The work that defined his final decades came in 2001, when UN Secretary-General Kofi Annan named him the inaugural Special Envoy for HIV/AIDS in Africa. Lewis held the post until 2006, making repeated visits to Malawi, Zambia, and Lesotho. He later described the shock of what he encountered: "I had a sense that things were bad in Africa, but I did not at the time have a sense of the carnage on the ground, and particularly amongst women." That urgency led him to found the Stephen Lewis Foundation in 2003 with daughter Ilana Landsberg-Lewis. The foundation eventually raised $10 million annually, and its Grandmothers to Grandmothers Campaign, launched after a Toronto gathering of 300 Canadian and African grandmothers in August 2006, had raised $40 million by 2021.
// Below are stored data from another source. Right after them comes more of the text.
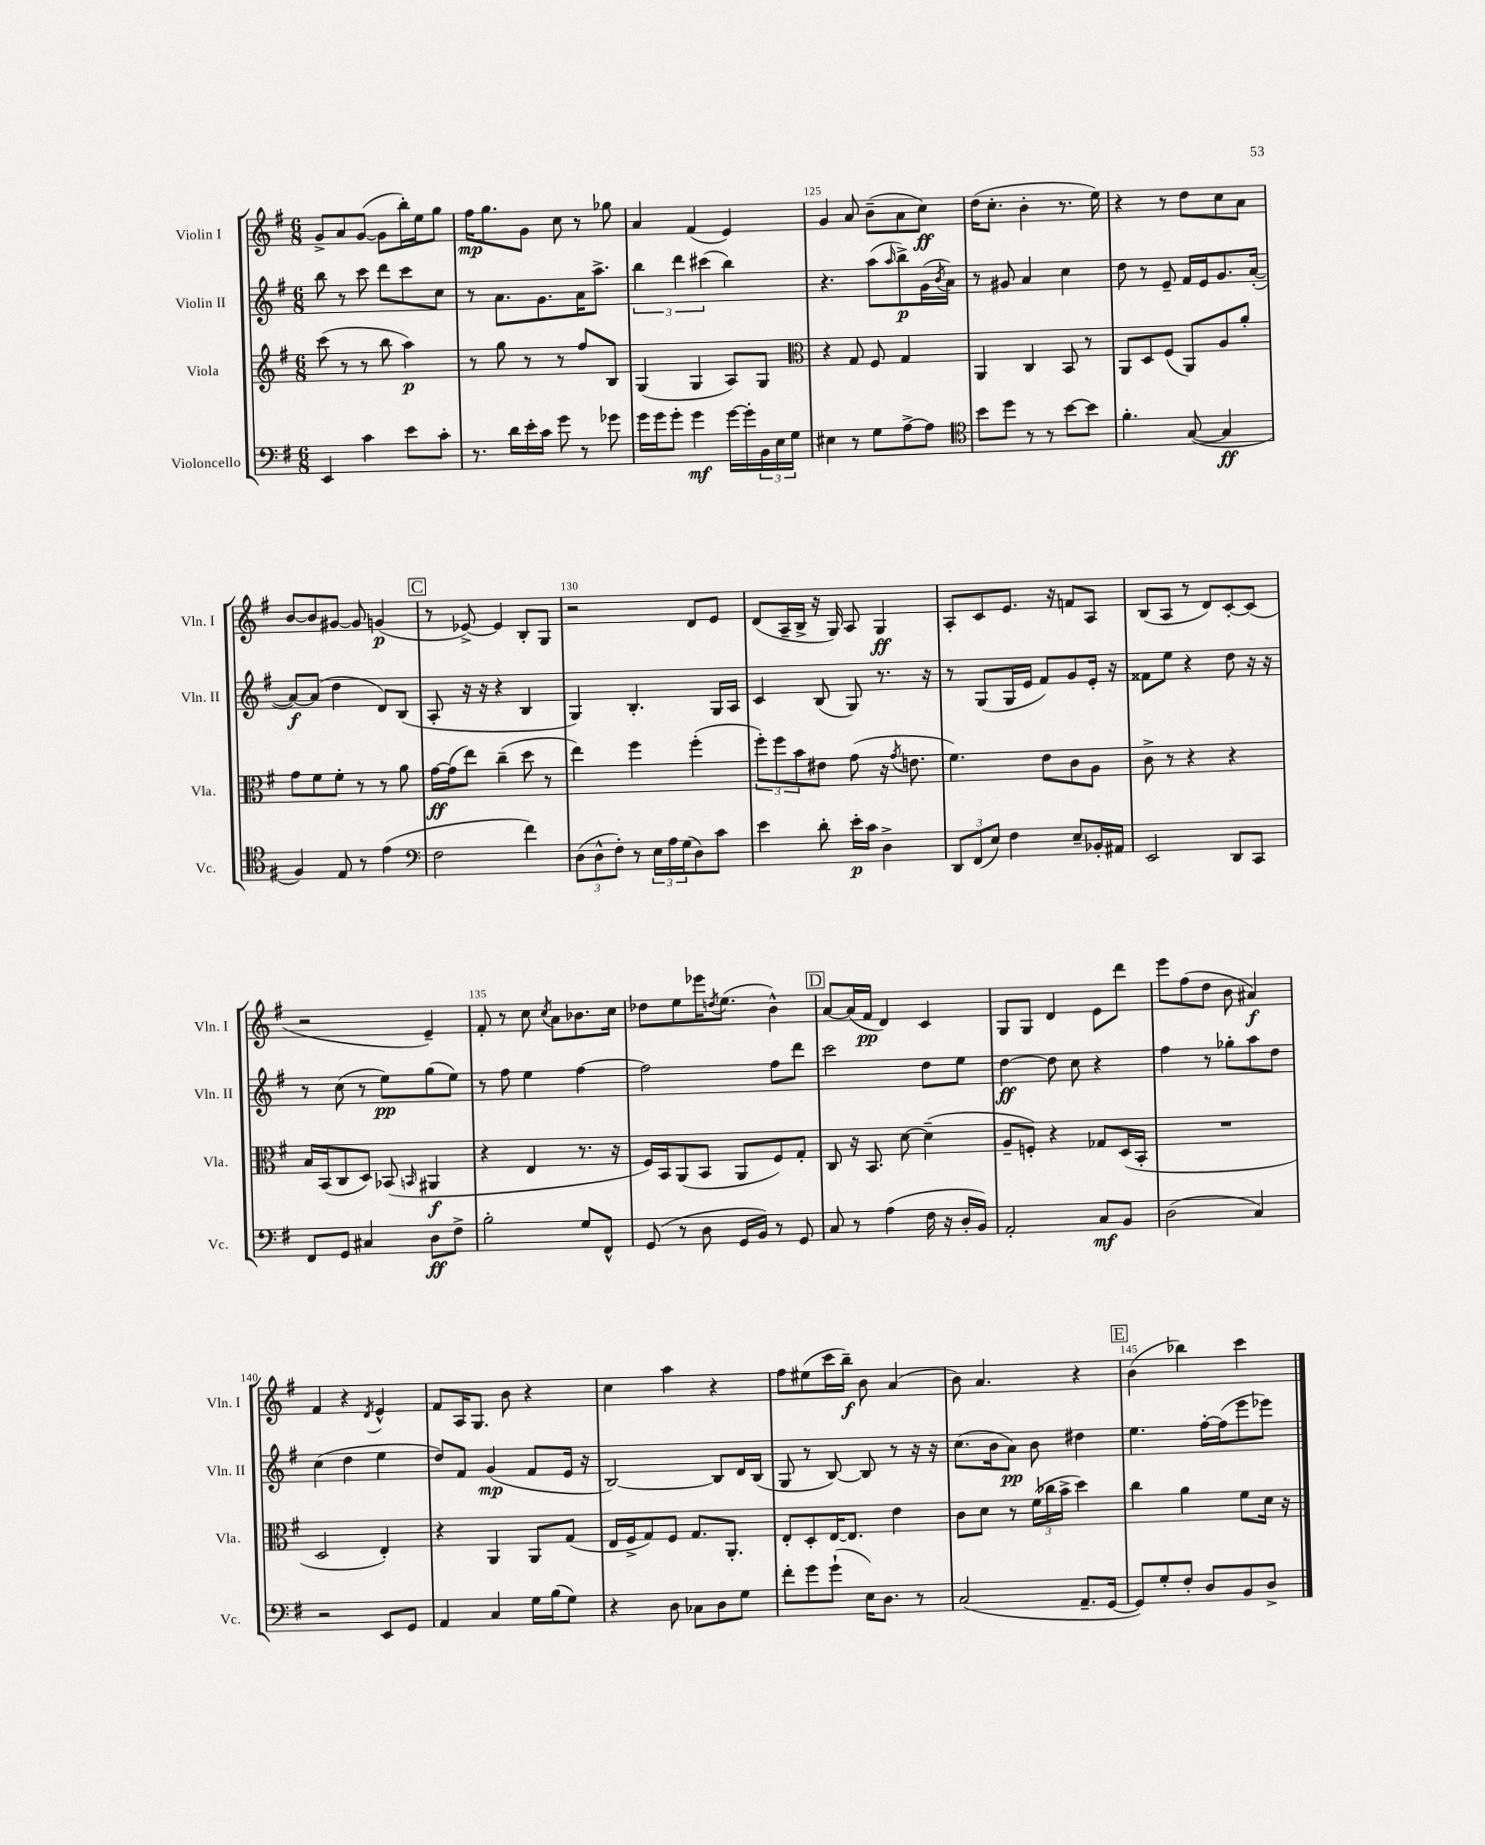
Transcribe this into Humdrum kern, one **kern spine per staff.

**kern	**dynam	**kern	**dynam	**kern	**dynam	**kern	**dynam
*part4	*part4	*part3	*part3	*part2	*part2	*part1	*part1
*staff4	*staff4	*staff3	*staff3	*staff2	*staff2	*staff1	*staff1
*I"Violoncello	*	*I"Viola	*	*I"Violin II	*	*I"Violin I	*
*I'Vc.	*	*I'Vla.	*	*I'Vln. II	*	*I'Vln. I	*
*clefF4	*	*clefG2	*	*clefG2	*	*clefG2	*
*k[f#]	*	*k[f#]	*	*k[f#]	*	*k[f#]	*
*M6/8	*	*M6/8	*	*M6/8	*	*M6/8	*
=122	=122	=122	=122	=122	=122	=122	=122
4EE/	.	(8ccc\	.	8bb\	.	8g^/L	.
.	.	8r	.	8r	.	8a/	.
4c\	.	8r	.	8ccc\	.	([8g/J	.
.	.	8bb\	.	8ddd\L	.	8g\L]	.
8e\L	.	4aa\)	p	8ccc\	.	16bb'\L)	.
.	.	.	.	.	.	16ee\J	.
8c'\J	.	.	.	8cc\J	.	8gg\J	.
=123	=123	=123	=123	=123	=123	=123	=123
8.r	.	8r	.	8r	.	16ff#\KL	mp
.	.	.	.	.	.	8.gg\	.
.	.	8gg\	.	8.a\L	.	.	.
16d\LL	.	.	.	.	.	.	.
16e'\	.	8r	.	.	.	8g\J	.
16c\JJ	.	.	.	8.g\	.	.	.
8g\	.	8r	.	.	.	8cc\	.
8r	.	8ff#/L	.	16a\K	.	8r	.
.	.	.	.	8.aa^\J	.	.	.
8g-X\	.	8B/J	.	.	.	8gg-X\	.
=124	=124	=124	=124	=124	=124	=124	=124
16g\LL	.	(4G/	.	6bb\	.	4a/	.
16g\J	.	.	.	.	.	.	.
8g'\J	.	.	.	.	.	.	.
.	.	.	.	6ddd\	.	.	.
4g\	mf	4G/	.	.	.	(4f#/	.
.	.	.	.	(6ccc#X\	.	.	.
[16g\LL	.	8A/L)	.	4bb\)	.	4e/)	.
16g'\]	.	.	.	.	.	.	.
24BB\	.	8G/J	.	.	.	.	.
24E\	.	.	.	.	.	.	.
24G\JJ	.	.	.	.	.	.	.
=125	=125	=125	=125	=125	=125	=125	=125
*	*	*clefC3	*	*	*	*	*
4E#X\	.	4r	.	4.r	.	4g/	.
8r	.	8G/	.	.	.	8a/	.
8G\L	.	8F#/	.	(8aa\L	.	(8b~\L	.
.	.	.	.	16qqaa/	.	.	.
[8A^\	.	4G/	.	8bb^\)	p	8a\	.
8A\J]	.	.	.	(16g\L	.	8cc\J)	ff
.	.	.	.	8qb/	.	.	.
.	.	.	.	16a\JJ)	.	.	.
=126	=126	=126	=126	=126	=126	=126	=126
*clefC4	*	*	*	*	*	*	*
8b\L	.	4AA/	.	8r	.	(16dd\KL	.
.	.	.	.	.	.	8.cc'\J	.
8dd\J	.	.	.	8g#X/	.	.	.
8r	.	4C/	.	4a/	.	4b'\	.
8r	.	.	.	.	.	.	.
[8b\L	.	8BB/	.	4cc\	.	8.r	.
8b\J]	.	8r	.	.	.	.	.
.	.	.	.	.	.	16ee\)	.
=127	=127	=127	=127	=127	=127	=127	=127
4.f#'\	.	8AA/L	.	8dd\	.	4r	.
.	.	8D/	.	8r	.	.	.
.	.	(8F#/J	.	8e~/	.	8r	.
([8G/	.	8AA/L)	.	16f#/LL	.	8dd\L	.
.	.	.	.	16e/J	.	.	.
4G/]	ff	8A/	.	8.g/	.	8cc\	.
.	.	8a'/J	.	.	.	8a\J	.
.	.	.	.	([16a'/Jk	.	.	.
!!LO:LB:g=z
=128	=128	=128	=128	=128	=128	=128	=128
4F#/)	.	8g\L	.	8a/L_)	f	[8b/L	.
.	.	8f#\	.	(8a/J]	.	8b/]	.
8E/	.	8f#'\J	.	4dd\	.	[8g#X/J	.
8r	.	8r	.	.	.	8g#/]	.
(4e\	.	8r	.	8d/L)	.	(4gn/	p
.	.	8a\	.	(8B/J	.	.	.
!!LO:REH:place=s1:t=C
=129	=129	=129	=129	=129	=129	=129	=129
*clefF4	*	*	*	*	*	*	*
2F#\	.	[16g\LL	ff	8A'/	.	8r	.
.	.	(16g\J]	.	.	.	.	.
.	.	8ee\J)	.	16r	.	[8e-X^/)	.
.	.	.	.	16r	.	.	.
.	.	(4cc~\	.	4r	.	4e-/]	.
4f#\)	.	8dd\	.	4B/	.	8B'/L	.
.	.	8r	.	.	.	8G/J	.
=130	=130	=130	=130	=130	=130	=130	=130
(12D\L	.	4ee\)	.	4G/)	.	2r	.
12D^^\	.	.	.	.	.	.	.
12F#'\J)	.	.	.	.	.	.	.
8r	.	4ff#\	.	4.B'/	.	.	.
24E\LL	.	.	.	.	.	.	.
24A\	.	.	.	.	.	.	.
(24G\J	.	.	.	.	.	.	.
8D\)	.	(4ff#'\	.	.	.	8d/L	.
8c\J	.	.	.	16G/LL	.	8e/J	.
.	.	.	.	16A/JJ	.	.	.
=131	=131	=131	=131	=131	=131	=131	=131
4e\	.	12ff#'\L)	.	4c/	.	(8d/L	.
.	.	12ff#\	.	.	.	.	.
.	.	.	.	.	.	16A~/L	.
.	.	12b\	.	.	.	.	.
.	.	.	.	.	.	16B^/JJ	.
8d'\	.	8e#X\J	.	(8B/	.	16r	.
.	.	.	.	.	.	16G/)	.
16e'\LL	p	(8g\	.	8G/)	.	8A/	.
16c\JJ	.	.	.	.	.	.	.
4D^\	.	16r	.	8.r	.	4G/	ff
.	.	8qg/	.	.	.	.	.
.	.	8.en\	.	.	.	.	.
.	.	.	.	16r	.	.	.
=132	=132	=132	=132	=132	=132	=132	=132
12DD/L	.	4.f#\)	.	8r	.	8A'/L	.
(12FF#/	.	.	.	.	.	.	.
.	.	.	.	(8G/L	.	8c/	.
12E/J)	.	.	.	.	.	.	.
4F#\	.	.	.	16G/L	.	8.e/J	.
.	.	.	.	16e/JJ	.	.	.
.	.	8e\L	.	8f#/L)	.	.	.
.	.	.	.	.	.	16r	.
8E~/L	.	8c\	.	8g/	.	8fn/L	.
16BB-X'/L	.	8A\J	.	16e'/Jk	.	8A/J	.
16AA#X/JJ	.	.	.	16r	.	.	.
=133	=133	=133	=133	=133	=133	=133	=133
2EE/	.	8c^\	.	8f##X\L	.	(8B/L	.
.	.	8r	.	8ee\J	.	8A/J	.
.	.	4r	.	4r	.	8r	.
.	.	.	.	.	.	8d/L)	.
8DD/L	.	4r	.	8dd\	.	[8c'/	.
8CC/J	.	.	.	16r	.	(8c/J]	.
.	.	.	.	16r	.	.	.
!!LO:LB:g=z
=134	=134	=134	=134	=134	=134	=134	=134
8FF#/L	.	16B/LL	.	8r	.	2r	.
.	.	(16BB/J	.	.	.	.	.
8GG/J	.	8C/	.	(8cc\	.	.	.
4C#X/	.	8D/J)	.	8r	.	.	.
.	.	(8BB-X/	.	8ee\L)	pp	.	.
.	.	16qqBBn/	.	.	.	.	.
8D\L	ff	4AA#X/	f	(8gg\	.	4e~/)	.
8F#^\J	.	.	.	8ee\J)	.	.	.
=135	=135	=135	=135	=135	=135	=135	=135
2B'\	.	4r	.	8r	.	8f#'/	.
.	.	.	.	8ff#\	.	8r	.
.	.	4E/	.	4ee\	.	8cc\	.
.	.	.	.	.	.	8qcc/	.
.	.	.	.	.	.	8a\L	.
8G/L	.	8.r	.	[4ff#\	.	8.b-X\	.
8FF#^^/J	.	.	.	.	.	.	.
.	.	16r	.	.	.	16cc\Jk	.
=136	=136	=136	=136	=136	=136	=136	=136
(8GG/	.	16F#/LL)	.	2ff#\]	.	8dd-X\L	.
.	.	16BB/J	.	.	.	.	.
8r	.	(8AA/	.	.	.	8ee\	.
8D\	.	8BB/J	.	.	.	16eee-X\K	.
.	.	.	.	.	.	8qddn/	.
.	.	.	.	.	.	(8.ee\J	.
16GG/LL	.	8AA/L	.	.	.	.	.
16BB/JJ)	.	.	.	.	.	.	.
8r	.	8F#/)	.	8ff#\L	.	4b^^\)	.
8GG/	.	8G'/J	.	8ddd\J	.	.	.
!!LO:REH:place=s1:t=D
=137	=137	=137	=137	=137	=137	=137	=137
8C/	.	8C/	.	2ccc\	.	[8a/L	.
8r	.	16r	.	.	.	(16a/L]	.
.	.	8.BB/	.	.	.	16f#/JJ	pp
(4A\	.	.	.	.	.	4d/)	.
.	.	[8d\	.	.	.	.	.
16F#\	.	(4d~\]	.	8dd\L	.	4c/	.
16r	.	.	.	.	.	.	.
16D'/LL	.	.	.	8ee\J	.	.	.
16BB/JJ)	.	.	.	.	.	.	.
=138	=138	=138	=138	=138	=138	=138	=138
2AA'/	.	8A~/L	.	[4dd\	ff	8G/L	.
.	.	8Fn'/J)	.	.	.	8G/J	.
.	.	4r	.	8dd\]	.	4d/	.
.	.	.	.	8cc\	.	.	.
8C/L	mf	8G-X/L	.	4r	.	8e\L	.
8BB/J	.	(16D/L	.	.	.	8ddd\J	.
.	.	16BB'/JJ	.	.	.	.	.
=139	=139	=139	=139	=139	=139	=139	=139
(2D\	.	2.r	.	4ff#\	.	8eee\L	.
.	.	.	.	.	.	(8ff#\	.
.	.	.	.	8r	.	8dd\J	.
.	.	.	.	8gg-X'\L	.	8b\	.
4C/)	.	.	.	8aa\	.	4a#X/)	f
.	.	.	.	8dd\J	.	.	.
!!LO:LB:g=z
=140	=140	=140	=140	=140	=140	=140	=140
2r	.	2D/	.	(4cc\	.	4f#/	.
.	.	.	.	4dd\	.	4r	.
.	.	.	.	.	.	8qd/	.
8EE/L	.	4E'/)	.	4ee\	.	4e^^/	.
8GG/J	.	.	.	.	.	.	.
=141	=141	=141	=141	=141	=141	=141	=141
4AA/	.	4r	.	8dd/L)	.	8f#/L	.
.	.	.	.	8f#/J	.	16A/K	.
.	.	.	.	.	.	8.G/J	.
4C/	.	4AA/	.	(4g/	mp	.	.
.	.	.	.	.	.	8b\	.
16G\LL	.	8AA/L	.	8f#/L	.	4r	.
(16B\J	.	.	.	.	.	.	.
8G\J)	.	(8G/J	.	16e/Jk	.	.	.
.	.	.	.	16r	.	.	.
=142	=142	=142	=142	=142	=142	=142	=142
4r	.	16E/LL	.	[2B/)	.	4cc\	.
.	.	16F#^/J	.	.	.	.	.
.	.	8G/)	.	.	.	.	.
8D\	.	8F#/J	.	.	.	4aa\	.
8C-X\L	.	8.G/L	.	.	.	.	.
8D\	.	.	.	8B/L]	.	4r	.
.	.	8.AA'/J	.	.	.	.	.
8G\J	.	.	.	16d/L	.	.	.
.	.	.	.	(16B/JJ	.	.	.
=143	=143	=143	=143	=143	=143	=143	=143
8f#'\L	.	8E'/L	.	8G/	.	8ff#\L	.
8g\	.	8D'/	.	8r	.	(8ee#X\	.
(8g`\J	.	[16E/K	.	[8B/)	.	16ccc\L	.
.	.	8.E/J]	.	.	.	16bb~\JJ)	f
16E\KL)	.	.	.	8B/]	.	8b\	.
8.D\J	.	.	.	.	.	.	.
.	.	4e\	.	8r	.	(4a/	.
8r	.	.	.	16r	.	.	.
.	.	.	.	16r	.	.	.
=144	=144	=144	=144	=144	=144	=144	=144
(2C/	.	8c\L	.	(8.cc\L	.	8b\)	.
.	.	8d\J	.	.	.	4.a/	.
.	.	.	.	16b\k	.	.	.
.	.	8r	.	8a\J)	pp	.	.
.	.	(24f#\LL	.	8b\	.	.	.
.	.	24cc-X\	.	.	.	.	.
.	.	24b^\JJ	.	.	.	.	.
8.AA~/L	.	4dd\)	.	4dd#X\	.	4r	.
[16GG/Jk	.	.	.	.	.	.	.
!!LO:REH:place=s1:t=E
=145	=145	=145	=145	=145	=145	=145	=145
8GG/L])	.	4cc\	.	4.ee\	.	(4b\	.
8G'/	.	.	.	.	.	.	.
8F#'/J	.	4a\	.	.	.	4bb-X\)	.
8D/L	.	.	.	[16ff#'\LL	.	.	.
.	.	.	.	(16ff#\J]	.	.	.
8BB/	.	8f#\L	.	8eee\	.	4ccc\	.
8D^/J	.	16d\Jk	.	8eee-X\J)	.	.	.
.	.	16r	.	.	.	.	.
==	==	==	==	==	==	==	==
*-	*-	*-	*-	*-	*-	*-	*-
His honors included Companion of the Order of Canada, Maclean's Canadian of the Year in 2003, the Pearson Peace Medal in 2004, and a place on Time magazine's 100 Most Influential People in the World in 2005. He published Race Against Time that year, drawn from his CBC Massey Lectures.
Prime Minister Mark Carney called Lewis "a pillar of compassionate leadership in Canadian democracy and a renowned global champion for human rights and multilateralism." Alberta NDP Leader Naheed Nenshi said it was "no exaggeration to say that his work as the United Nations' Special Envoy for HIV/AIDS saved millions of lives." Environmentalist David Suzuki, who held Lewis's hand in his final days, told CBC: "To me, he was my great hero." South African health activist Mark Heywood wrote that Lewis's AIDS advocacy was "game-changing and without doubt helped save millions of lives."
Lewis is survived by his wife of more than 60 years, journalist and author Michele Landsberg; son Avi Lewis; and daughters Ilana Landsberg-Lewis and Jenny Lewis, a casting director.